Os jornais paulistas voltam a se ocupar das fortes chuvas e das enchentes que neste mês já fizeram quase duas dezenas de vítimas fatais. Novamente ocupam as primeiras páginas imagens fortes de cidadãos enfrentando a água imunda que cobre as ruas para tentar chegar ao trabalho ou voltar para suas casas.
Como sempre, os repórteres colhem depoimentos desalentados daqueles que são humilhados, dia sim, dia não, pelas circunstâncias da cidade onde tentam realizar seus sonhos. Como em todas as ocasiões anteriores, a imprensa faz o relato dos transtornos e dos danos, mas não consegue relacionar efeitos com causas.
A cobertura dos fatos é apenas parcial, pela impossibilidade de registrar todos os problemas que ocorrem na região metropolitana de uma cidade como São Paulo. Na Zona Leste da cidade, um bairro inteiro com mais de doze mil moradores permanece sob a lama há uma semana.
Nenhum jornal se dispôs a levantar a história daquela comunidade, construída numa região inabitável por meio de loteamentos clandestinos promovidos por um vereador.
Os limites
Os números das vítimas não são precisos, porque os agentes da defesa civil simplesmente não conseguem chegar a todos os lugares atingidos pelas enchentes. E a imprensa, como se sabe, é alimentada pelas planilhas das autoridades.
Além disso, falta sensibilidade aos jornalistas que contam o sofrimento da população. Mesmo retratada parcialmente, a situação deveria ser classificada como muito mais grave do que expressa a palavra ‘transtorno’, usada pela Folha de S.Paulo, por exemplo, na edição de quinta-feira (17/12).
Quem perde a casa, com todos os móveis e bens que custaram uma vida para conseguir, não pode estar sofrendo apenas ‘transtornos’.
Talvez faltem também palavras aos jornalistas. A cada nuvem escura que sobrevoa a cidade, repetem-se os jargões, como se a permanência do drama obstruísse a imaginação dos repórteres.
As chuvas que atingem as grandes cidades do Sudeste brasileiro expõem também os limites do jornalismo.
Sem explicações
Passadas duas semanas de tempestades intermitentes, os jornais seguem registrando recordes de índices pluviométricos. Quase todos os dias chove certa porcentagem acima do que supostamente deveria chover em tais ou quais períodos. E parece não existir ninguém capaz de relacionar efeitos a causas.
Dezenas de entrevistados citam as mudanças climáticas e autoridades empurram a culpa para o santo fundador da igreja católica.
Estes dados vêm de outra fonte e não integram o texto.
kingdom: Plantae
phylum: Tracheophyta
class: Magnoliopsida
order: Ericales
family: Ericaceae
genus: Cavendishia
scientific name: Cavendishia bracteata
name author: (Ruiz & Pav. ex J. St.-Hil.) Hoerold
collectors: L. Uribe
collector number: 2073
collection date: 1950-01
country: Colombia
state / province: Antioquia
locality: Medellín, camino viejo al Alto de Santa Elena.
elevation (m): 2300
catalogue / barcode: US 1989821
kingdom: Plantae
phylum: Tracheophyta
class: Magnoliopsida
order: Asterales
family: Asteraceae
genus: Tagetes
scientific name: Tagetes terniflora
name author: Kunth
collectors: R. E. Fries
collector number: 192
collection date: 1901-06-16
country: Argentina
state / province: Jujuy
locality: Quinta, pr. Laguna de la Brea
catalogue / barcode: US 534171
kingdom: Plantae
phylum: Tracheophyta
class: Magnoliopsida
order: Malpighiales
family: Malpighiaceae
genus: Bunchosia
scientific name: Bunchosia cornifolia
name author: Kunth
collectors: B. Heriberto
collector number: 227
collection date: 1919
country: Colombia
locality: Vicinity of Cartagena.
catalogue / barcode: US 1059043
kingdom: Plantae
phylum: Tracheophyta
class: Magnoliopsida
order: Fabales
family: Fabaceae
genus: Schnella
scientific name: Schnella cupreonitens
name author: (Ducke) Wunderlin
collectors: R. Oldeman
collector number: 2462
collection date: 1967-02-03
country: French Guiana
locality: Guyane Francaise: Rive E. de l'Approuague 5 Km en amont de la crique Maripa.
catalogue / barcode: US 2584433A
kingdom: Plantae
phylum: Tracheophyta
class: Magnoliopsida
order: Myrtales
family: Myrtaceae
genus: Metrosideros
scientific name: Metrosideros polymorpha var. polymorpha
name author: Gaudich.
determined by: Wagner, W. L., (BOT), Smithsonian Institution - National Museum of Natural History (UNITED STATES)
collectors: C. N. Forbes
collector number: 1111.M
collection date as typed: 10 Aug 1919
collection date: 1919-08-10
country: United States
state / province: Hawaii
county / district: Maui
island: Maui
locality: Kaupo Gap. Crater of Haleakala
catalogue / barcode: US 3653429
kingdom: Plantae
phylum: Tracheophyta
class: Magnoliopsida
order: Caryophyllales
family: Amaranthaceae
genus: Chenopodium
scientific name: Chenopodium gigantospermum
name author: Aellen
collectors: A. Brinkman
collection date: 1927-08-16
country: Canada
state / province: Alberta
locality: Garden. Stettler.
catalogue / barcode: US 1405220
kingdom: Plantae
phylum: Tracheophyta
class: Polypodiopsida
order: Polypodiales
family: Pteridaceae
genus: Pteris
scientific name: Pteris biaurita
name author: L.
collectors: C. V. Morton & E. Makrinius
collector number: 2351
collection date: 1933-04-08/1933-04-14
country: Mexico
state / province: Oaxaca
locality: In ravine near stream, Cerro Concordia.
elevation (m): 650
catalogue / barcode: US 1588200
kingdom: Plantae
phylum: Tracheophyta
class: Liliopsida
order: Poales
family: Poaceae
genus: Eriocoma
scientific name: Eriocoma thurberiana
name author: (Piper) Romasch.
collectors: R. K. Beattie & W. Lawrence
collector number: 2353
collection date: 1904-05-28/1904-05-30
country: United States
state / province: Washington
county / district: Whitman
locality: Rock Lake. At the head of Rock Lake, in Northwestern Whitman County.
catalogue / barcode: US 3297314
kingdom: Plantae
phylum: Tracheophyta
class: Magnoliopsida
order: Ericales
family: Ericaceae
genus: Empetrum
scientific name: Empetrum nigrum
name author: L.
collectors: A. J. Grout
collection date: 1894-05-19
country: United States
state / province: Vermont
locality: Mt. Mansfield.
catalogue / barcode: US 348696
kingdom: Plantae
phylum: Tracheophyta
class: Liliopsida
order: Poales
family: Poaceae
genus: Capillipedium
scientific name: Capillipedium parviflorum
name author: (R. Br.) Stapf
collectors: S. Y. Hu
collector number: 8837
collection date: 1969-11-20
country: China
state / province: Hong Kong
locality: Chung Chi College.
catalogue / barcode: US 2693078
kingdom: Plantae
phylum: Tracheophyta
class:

Urbanistas se referem à falta de planejamento das nossas cidades, mas nenhum jornal se dispôs a abrir o mapa e revelar os erros que ainda hoje estão agravando o problema.
Na terça-feira (15/12), a Rede Record de televisão transmitiu uma reportagem na qual três motoristas foram acompanhados em sua travessia da avenida Marginal do Tietê, num dia de chuva. Foram três horas de percurso, e o resumo da façanha revela claramente que o alargamento das pistas não irá solucionar o problema. Pelo contrário: especialistas já citados pela imprensa afirmam que as obras em andamento vão piorar o trânsito e espalhar a água contaminada do rio para novas vítimas que não têm sido afetadas pelas últimas inundações.
Os jornais não conseguiram ainda produzir um retrato por inteiro do problema, e fogem da hipótese de estar sendo construída às margens do Tietê uma verdadeira barragem longitudinal que pode dar mais espaço aos automóveis, mas tem grandes possibilidades de agravar o efeito das chuvas.
Ninguém mais contesta o equívoco da escolha feita décadas atrás, de estimular o transporte individual em detrimento do sistema coletivo. Mas hoje, quando não restam dúvidas quanto à necessidade de reverter essa escolha, é quase incompreensível que a imprensa siga fugindo da responsabilidade de questionar certas escolhas dos governantes.
Assim como na questão climática, esta é a geração que ainda pode evitar o caos urbano e entregar cidades melhores para as gerações seguintes.